As was introduced in this recent blog post, an attempt to further highlight areas of blowing snow, and associated HCRs, is made with an experimental Blowing Snow RGB (Fig 2). Regions of blowing snow, especially the HCRs, further stand out against non (or weaker)-blowing snow, snow-covered background.
Afternoon VIIRS passes provide a detailed view of the blowing snow plumes and HCRs via a similar experimental Blowing Snow RGB (Fig 3).
The afternoon NWS/BIS forecast discussion included further analysis blowing snow in satellite imagery. “Satellite shows well-defined blowing snow plumes embedded in Horizontal Convective Rolls (HCRs), which have been becoming somewhat more widespread in that corridor as temperatures fall to 0 F or below, increasing the ability for snow to be lofted, especially in areas where the heavy snow fell late last week and strong winds today eroded any crust….We will however continue to monitor the situation, especially since satellite trends do suggest some increase in HCRs and related blowing snow plumes recently, perhaps as the boundary layer depth shrinks a bit. Interestingly, those satellite images also suggest blowing snow is being transported as far south as Burleigh County, where the pre-existing snowpack on the ground is indeed sufficiently crusted to not be broken even with the winds today.”

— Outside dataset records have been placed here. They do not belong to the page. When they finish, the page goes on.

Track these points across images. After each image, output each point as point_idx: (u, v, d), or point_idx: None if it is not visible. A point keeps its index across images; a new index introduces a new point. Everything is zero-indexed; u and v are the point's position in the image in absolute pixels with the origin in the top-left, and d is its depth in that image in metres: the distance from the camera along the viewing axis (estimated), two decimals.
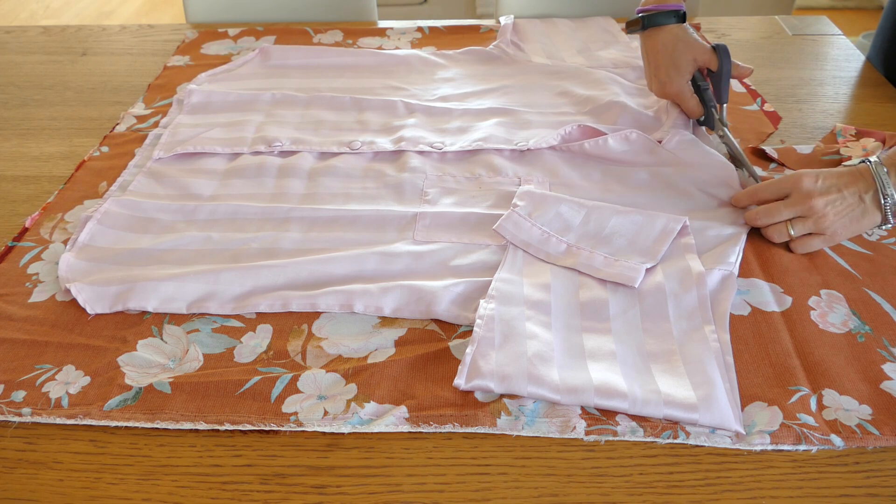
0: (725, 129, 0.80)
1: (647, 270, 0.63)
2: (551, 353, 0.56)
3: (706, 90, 0.82)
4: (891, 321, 0.60)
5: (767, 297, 0.62)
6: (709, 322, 0.58)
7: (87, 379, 0.57)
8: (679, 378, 0.54)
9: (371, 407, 0.54)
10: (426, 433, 0.52)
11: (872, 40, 1.04)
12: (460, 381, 0.54)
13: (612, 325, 0.59)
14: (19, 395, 0.56)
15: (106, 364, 0.58)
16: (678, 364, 0.55)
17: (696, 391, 0.52)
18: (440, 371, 0.56)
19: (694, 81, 0.83)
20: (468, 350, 0.56)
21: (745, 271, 0.65)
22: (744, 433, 0.51)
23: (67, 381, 0.57)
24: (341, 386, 0.56)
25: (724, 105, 0.82)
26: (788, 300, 0.62)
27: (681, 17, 0.85)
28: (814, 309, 0.61)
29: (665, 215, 0.68)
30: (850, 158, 0.78)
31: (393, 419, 0.53)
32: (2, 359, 0.59)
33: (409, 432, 0.52)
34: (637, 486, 0.49)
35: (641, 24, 0.86)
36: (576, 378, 0.54)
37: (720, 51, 0.81)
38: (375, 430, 0.52)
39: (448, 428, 0.52)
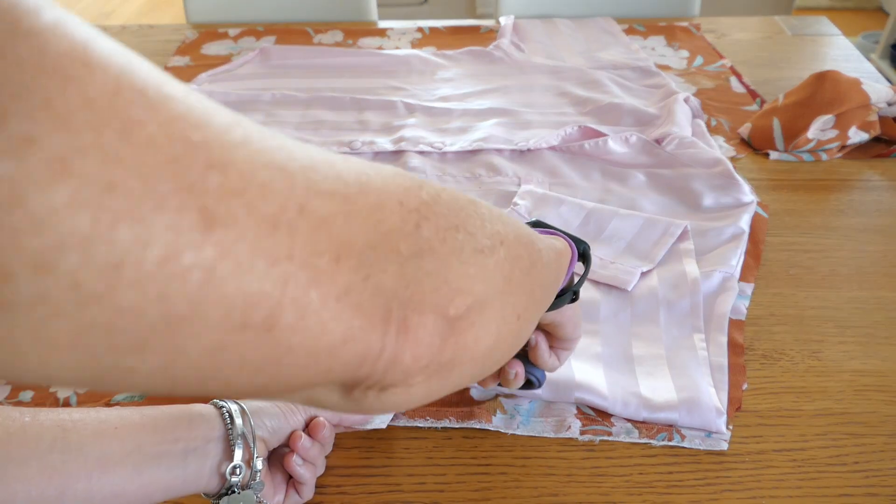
0: None
1: (643, 274, 0.63)
2: None
3: None
4: None
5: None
6: (699, 331, 0.58)
7: None
8: (662, 381, 0.54)
9: None
10: (426, 433, 0.52)
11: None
12: None
13: (600, 327, 0.59)
14: (27, 395, 0.55)
15: None
16: (663, 368, 0.55)
17: (679, 394, 0.52)
18: None
19: None
20: None
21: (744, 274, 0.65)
22: (724, 432, 0.51)
23: None
24: None
25: None
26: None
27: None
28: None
29: (666, 219, 0.68)
30: None
31: (389, 414, 0.52)
32: None
33: (410, 429, 0.52)
34: (637, 485, 0.49)
35: None
36: (558, 373, 0.53)
37: None
38: (372, 427, 0.52)
39: (445, 423, 0.52)
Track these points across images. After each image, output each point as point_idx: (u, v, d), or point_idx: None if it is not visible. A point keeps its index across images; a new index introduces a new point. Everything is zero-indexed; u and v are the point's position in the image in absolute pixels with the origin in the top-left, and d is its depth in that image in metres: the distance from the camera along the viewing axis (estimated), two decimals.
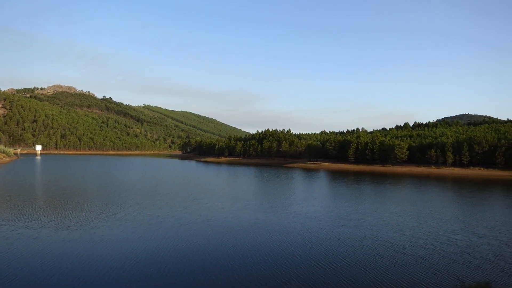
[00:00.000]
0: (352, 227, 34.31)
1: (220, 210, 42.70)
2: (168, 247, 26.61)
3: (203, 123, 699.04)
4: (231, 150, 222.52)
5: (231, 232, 31.50)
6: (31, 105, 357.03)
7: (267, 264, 23.06)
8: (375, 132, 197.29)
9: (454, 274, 21.45)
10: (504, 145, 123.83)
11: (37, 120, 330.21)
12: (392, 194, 61.72)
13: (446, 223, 36.80)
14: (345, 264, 23.35)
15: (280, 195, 58.63)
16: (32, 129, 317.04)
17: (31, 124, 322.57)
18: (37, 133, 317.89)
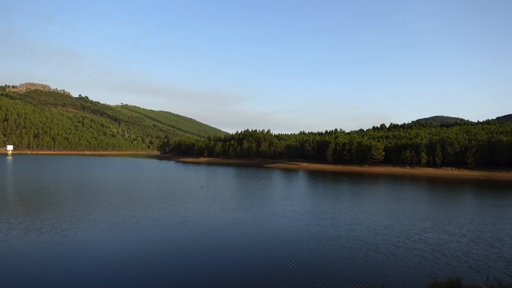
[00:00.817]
0: (327, 226, 34.57)
1: (197, 210, 42.14)
2: (142, 248, 26.02)
3: (182, 123, 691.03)
4: (211, 150, 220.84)
5: (208, 233, 31.15)
6: (1, 103, 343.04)
7: (243, 264, 22.89)
8: (352, 133, 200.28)
9: (424, 272, 21.84)
10: (474, 146, 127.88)
11: (8, 119, 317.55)
12: (368, 194, 62.40)
13: (418, 221, 37.56)
14: (320, 263, 23.43)
15: (258, 195, 58.36)
16: (3, 128, 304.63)
17: (1, 123, 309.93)
18: (9, 132, 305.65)
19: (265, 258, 24.17)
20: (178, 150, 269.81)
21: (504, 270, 22.07)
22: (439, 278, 18.91)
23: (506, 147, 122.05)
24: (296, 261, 23.73)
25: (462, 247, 27.65)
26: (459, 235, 31.51)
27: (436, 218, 39.81)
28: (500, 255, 25.42)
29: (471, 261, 23.99)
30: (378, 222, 36.92)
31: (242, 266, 22.63)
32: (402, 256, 25.03)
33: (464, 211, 45.22)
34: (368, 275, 21.26)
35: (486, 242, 29.37)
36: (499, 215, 42.68)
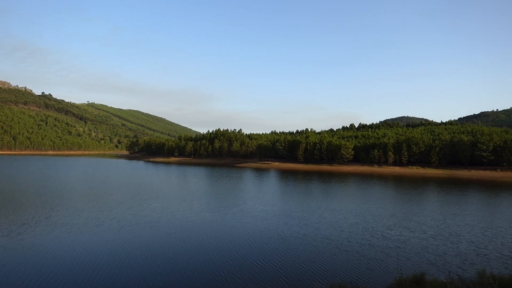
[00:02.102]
0: (295, 225, 34.46)
1: (165, 211, 40.98)
2: (105, 251, 24.89)
3: (152, 122, 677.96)
4: (181, 150, 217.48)
5: (174, 233, 30.32)
6: None
7: (209, 265, 22.33)
8: (323, 133, 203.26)
9: (387, 268, 22.15)
10: (438, 145, 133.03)
11: None
12: (336, 193, 63.06)
13: (382, 219, 38.23)
14: (286, 262, 23.22)
15: (228, 195, 57.62)
16: None
17: None
18: None
19: (231, 258, 23.70)
20: (148, 150, 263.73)
21: (461, 265, 22.70)
22: (404, 273, 18.77)
23: (466, 147, 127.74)
24: (262, 260, 23.40)
25: (422, 243, 28.28)
26: (420, 232, 32.25)
27: (400, 215, 40.69)
28: (458, 250, 26.19)
29: (431, 257, 24.52)
30: (344, 220, 37.20)
31: (208, 266, 22.05)
32: (366, 253, 25.24)
33: (426, 208, 46.47)
34: (334, 273, 21.24)
35: (445, 237, 30.22)
36: (458, 211, 44.17)
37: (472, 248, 26.87)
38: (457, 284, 11.44)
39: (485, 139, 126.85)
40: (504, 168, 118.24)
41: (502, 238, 29.98)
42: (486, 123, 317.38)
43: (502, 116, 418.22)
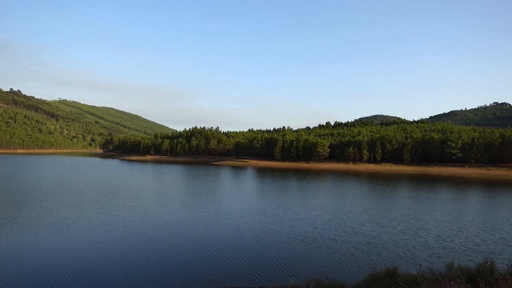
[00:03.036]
0: (270, 222, 34.51)
1: (139, 210, 40.13)
2: (74, 252, 24.04)
3: (127, 120, 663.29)
4: (158, 148, 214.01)
5: (148, 233, 29.72)
6: None
7: (182, 264, 21.98)
8: (300, 131, 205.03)
9: (358, 263, 22.57)
10: (410, 143, 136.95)
11: None
12: (312, 190, 63.62)
13: (355, 215, 38.89)
14: (260, 259, 23.21)
15: (204, 193, 57.00)
16: None
17: None
18: None
19: (205, 257, 23.42)
20: (123, 148, 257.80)
21: (428, 258, 23.33)
22: (377, 268, 19.03)
23: (437, 144, 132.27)
24: (236, 258, 23.28)
25: (393, 238, 28.98)
26: (390, 227, 33.00)
27: (372, 211, 41.49)
28: (426, 244, 26.98)
29: (401, 251, 25.18)
30: (318, 216, 37.56)
31: (181, 266, 21.71)
32: (339, 249, 25.60)
33: (397, 204, 47.69)
34: (307, 269, 21.36)
35: (414, 232, 31.08)
36: (426, 207, 45.56)
37: (439, 242, 27.75)
38: (428, 276, 11.63)
39: (454, 137, 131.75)
40: (471, 165, 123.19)
41: (467, 232, 31.11)
42: (455, 121, 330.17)
43: (470, 115, 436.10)
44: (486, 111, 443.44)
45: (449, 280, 7.26)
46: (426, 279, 10.79)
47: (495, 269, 10.61)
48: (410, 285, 10.59)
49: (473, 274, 10.34)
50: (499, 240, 28.48)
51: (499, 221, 36.08)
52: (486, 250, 25.39)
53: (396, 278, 13.12)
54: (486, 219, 37.24)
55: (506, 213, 40.97)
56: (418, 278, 10.71)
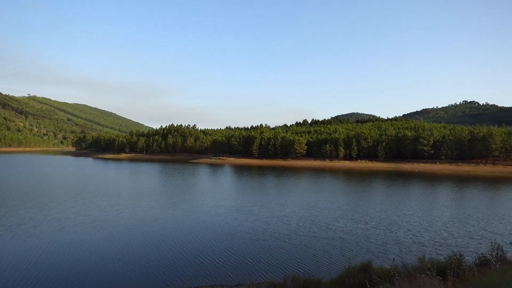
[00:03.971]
0: (245, 220, 34.33)
1: (112, 209, 38.99)
2: (41, 254, 23.03)
3: (101, 117, 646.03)
4: (133, 146, 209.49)
5: (120, 233, 28.90)
6: None
7: (154, 265, 21.47)
8: (277, 128, 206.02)
9: (330, 258, 22.82)
10: (384, 140, 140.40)
11: None
12: (288, 187, 63.98)
13: (329, 211, 39.25)
14: (234, 258, 22.99)
15: (180, 191, 56.19)
16: None
17: None
18: None
19: (178, 257, 23.00)
20: (97, 146, 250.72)
21: (399, 252, 23.79)
22: (352, 262, 19.36)
23: (410, 141, 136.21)
24: (210, 257, 22.98)
25: (365, 233, 29.46)
26: (363, 223, 33.51)
27: (345, 207, 41.98)
28: (397, 239, 27.58)
29: (372, 246, 25.61)
30: (293, 213, 37.67)
31: (153, 266, 21.20)
32: (313, 245, 25.74)
33: (370, 200, 48.64)
34: (283, 266, 21.38)
35: (385, 227, 31.70)
36: (398, 202, 46.76)
37: (409, 236, 28.42)
38: (400, 270, 11.88)
39: (426, 134, 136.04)
40: (442, 161, 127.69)
41: (435, 227, 32.02)
42: (427, 119, 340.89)
43: (441, 113, 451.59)
44: (456, 109, 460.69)
45: (420, 273, 7.44)
46: (398, 272, 11.03)
47: (463, 261, 10.99)
48: (383, 278, 10.79)
49: (443, 267, 10.65)
50: (466, 233, 29.51)
51: (466, 215, 37.46)
52: (453, 243, 26.16)
53: (370, 272, 13.34)
54: (453, 214, 38.57)
55: (472, 208, 42.63)
56: (391, 271, 10.93)
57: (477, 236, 28.45)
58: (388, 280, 9.96)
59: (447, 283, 6.15)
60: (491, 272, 5.78)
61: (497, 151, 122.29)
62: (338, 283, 13.73)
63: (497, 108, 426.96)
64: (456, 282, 6.42)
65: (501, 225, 32.83)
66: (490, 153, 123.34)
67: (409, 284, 6.73)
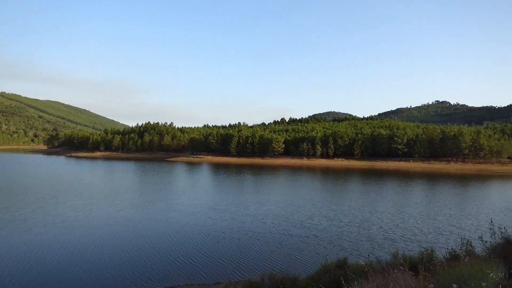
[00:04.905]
0: (220, 219, 34.05)
1: (83, 208, 37.86)
2: (5, 255, 22.13)
3: (75, 114, 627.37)
4: (108, 144, 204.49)
5: (91, 233, 28.02)
6: None
7: (126, 266, 20.93)
8: (255, 127, 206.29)
9: (305, 256, 23.00)
10: (360, 139, 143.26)
11: None
12: (265, 185, 64.28)
13: (304, 209, 39.54)
14: (207, 257, 22.74)
15: (156, 189, 55.30)
16: None
17: None
18: None
19: (150, 256, 22.48)
20: (70, 144, 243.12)
21: (370, 249, 24.12)
22: (323, 259, 19.60)
23: (385, 140, 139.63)
24: (183, 257, 22.58)
25: (339, 230, 29.81)
26: (336, 220, 33.90)
27: (320, 205, 42.34)
28: (369, 236, 28.07)
29: (344, 243, 25.99)
30: (268, 212, 37.65)
31: (125, 267, 20.65)
32: (287, 243, 25.84)
33: (345, 198, 49.41)
34: (259, 264, 21.34)
35: (358, 224, 32.19)
36: (372, 199, 47.82)
37: (381, 233, 28.97)
38: (375, 266, 12.06)
39: (400, 133, 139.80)
40: (415, 159, 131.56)
41: (406, 223, 32.84)
42: (401, 118, 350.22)
43: (414, 112, 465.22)
44: (429, 109, 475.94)
45: (394, 268, 7.61)
46: (373, 268, 11.23)
47: (434, 256, 11.32)
48: (358, 274, 10.94)
49: (415, 262, 10.92)
50: (435, 229, 30.44)
51: (435, 212, 38.68)
52: (423, 239, 26.84)
53: (346, 268, 13.51)
54: (424, 210, 39.69)
55: (442, 204, 44.12)
56: (366, 267, 11.12)
57: (446, 232, 29.39)
58: (363, 276, 10.13)
59: (419, 278, 6.31)
60: (460, 266, 5.97)
61: (466, 149, 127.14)
62: (315, 280, 13.82)
63: (467, 108, 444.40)
64: (427, 276, 6.60)
65: (469, 221, 34.09)
66: (460, 151, 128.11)
67: (383, 280, 6.86)
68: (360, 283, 7.73)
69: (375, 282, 6.86)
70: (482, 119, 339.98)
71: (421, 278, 6.20)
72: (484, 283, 4.88)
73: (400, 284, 5.97)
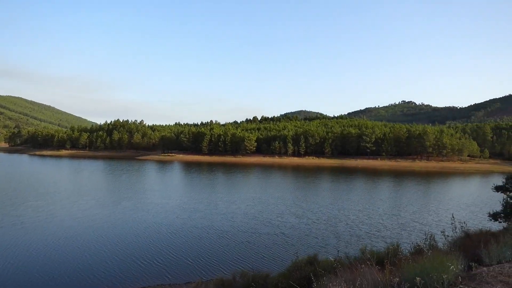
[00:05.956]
0: (188, 218, 33.64)
1: (45, 209, 36.25)
2: None
3: (38, 111, 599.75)
4: (75, 142, 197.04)
5: (52, 234, 26.93)
6: None
7: (88, 268, 20.27)
8: (227, 125, 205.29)
9: (275, 253, 23.26)
10: (330, 137, 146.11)
11: None
12: (236, 184, 64.17)
13: (274, 207, 39.83)
14: (173, 257, 22.49)
15: (124, 189, 53.94)
16: None
17: None
18: None
19: (114, 258, 21.87)
20: (33, 142, 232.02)
21: (337, 245, 24.66)
22: (291, 256, 19.83)
23: (354, 139, 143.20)
24: (148, 258, 22.12)
25: (307, 228, 30.27)
26: (305, 218, 34.34)
27: (289, 203, 42.78)
28: (336, 232, 28.70)
29: (314, 240, 26.39)
30: (238, 210, 37.58)
31: (87, 270, 20.00)
32: (256, 241, 25.97)
33: (314, 196, 50.20)
34: (229, 263, 21.34)
35: (325, 221, 32.84)
36: (340, 196, 48.92)
37: (348, 229, 29.68)
38: (343, 261, 12.31)
39: (369, 132, 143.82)
40: (383, 157, 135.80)
41: (371, 219, 33.81)
42: (370, 117, 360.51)
43: (382, 112, 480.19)
44: (395, 109, 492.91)
45: (361, 264, 7.80)
46: (341, 263, 11.47)
47: (399, 250, 11.75)
48: (327, 270, 11.13)
49: (382, 257, 11.28)
50: (399, 225, 31.54)
51: (399, 208, 40.06)
52: (388, 235, 27.75)
53: (316, 264, 13.71)
54: (389, 207, 40.99)
55: (406, 201, 45.82)
56: (335, 263, 11.34)
57: (409, 228, 30.53)
58: (332, 272, 10.33)
59: (385, 272, 6.50)
60: (423, 260, 6.21)
61: (430, 148, 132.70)
62: (286, 276, 13.96)
63: (431, 108, 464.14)
64: (393, 270, 6.81)
65: (430, 217, 35.60)
66: (425, 150, 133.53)
67: (351, 275, 7.00)
68: (329, 279, 7.87)
69: (343, 277, 6.99)
70: (445, 119, 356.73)
71: (387, 272, 6.38)
72: (445, 275, 5.07)
73: (367, 278, 6.11)
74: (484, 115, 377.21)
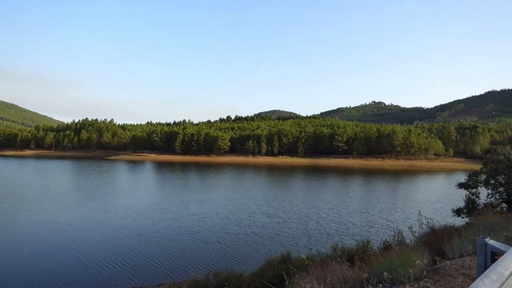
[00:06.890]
0: (157, 219, 32.82)
1: (5, 211, 34.40)
2: None
3: (0, 109, 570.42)
4: (40, 142, 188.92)
5: (12, 239, 25.45)
6: None
7: (49, 274, 19.30)
8: (201, 124, 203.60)
9: (244, 253, 23.16)
10: (304, 137, 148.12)
11: None
12: (209, 183, 63.61)
13: (245, 206, 39.64)
14: (141, 260, 21.78)
15: (90, 190, 52.01)
16: None
17: None
18: None
19: (77, 263, 20.91)
20: None
21: (307, 244, 24.82)
22: (262, 255, 19.90)
23: (326, 138, 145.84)
24: (114, 262, 21.33)
25: (278, 226, 30.29)
26: (276, 217, 34.38)
27: (261, 202, 42.79)
28: (306, 231, 28.91)
29: (285, 239, 26.36)
30: (209, 210, 37.15)
31: (47, 276, 19.03)
32: (226, 241, 25.70)
33: (286, 194, 50.42)
34: (201, 264, 21.06)
35: (296, 220, 33.02)
36: (311, 195, 49.43)
37: (318, 227, 29.97)
38: (316, 259, 12.49)
39: (341, 131, 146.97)
40: (354, 156, 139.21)
41: (341, 217, 34.34)
42: (342, 117, 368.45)
43: (354, 112, 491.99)
44: (366, 109, 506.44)
45: (332, 261, 7.94)
46: (313, 261, 11.63)
47: (369, 247, 12.07)
48: (300, 268, 11.25)
49: (352, 253, 11.54)
50: (367, 222, 32.25)
51: (368, 206, 41.06)
52: (357, 232, 28.20)
53: (288, 262, 13.85)
54: (358, 205, 41.76)
55: (374, 198, 47.10)
56: (307, 261, 11.50)
57: (377, 225, 31.30)
58: (304, 270, 10.45)
59: (355, 268, 6.64)
60: (391, 255, 6.38)
61: (399, 147, 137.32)
62: (259, 275, 14.00)
63: (399, 108, 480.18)
64: (362, 266, 6.97)
65: (397, 214, 36.71)
66: (394, 149, 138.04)
67: (322, 272, 7.10)
68: (301, 276, 7.95)
69: (314, 274, 7.07)
70: (412, 119, 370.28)
71: (357, 268, 6.51)
72: (411, 270, 5.23)
73: (338, 275, 6.21)
74: (448, 115, 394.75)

NWS Grand Forks, ND also leveraged satellite imagery during this blowing snow event, discussing: “… along with horizontal convective rolls are producing snow showers and based on satellite trends, have increased in coverage, pushing into the central valley.” Downstream, NWS Aberdeen was monitoring satellite imagery for blowing snow: “Based off of satellite, we are seeing blowing snow in North Dakota continuing to push southeast. With the snow in our area crusted over, that should limit any lofting of snow from the strong winds…”
NWS/FGF further took advantage of satellite imagery by including it in their public messaging of the hazard (also below).
Compare the above RGBs with single-band VIS and IR imagery in Figs 4 and 5, respectively. While the presence of blowing snow/HCRs can be realized given the shadowing in the VIS and slight temperature difference in the IR, the exact location and extent of blowing snow, especially non-HCR areas, is much more difficult compared to in the multi-spectral, RGB images.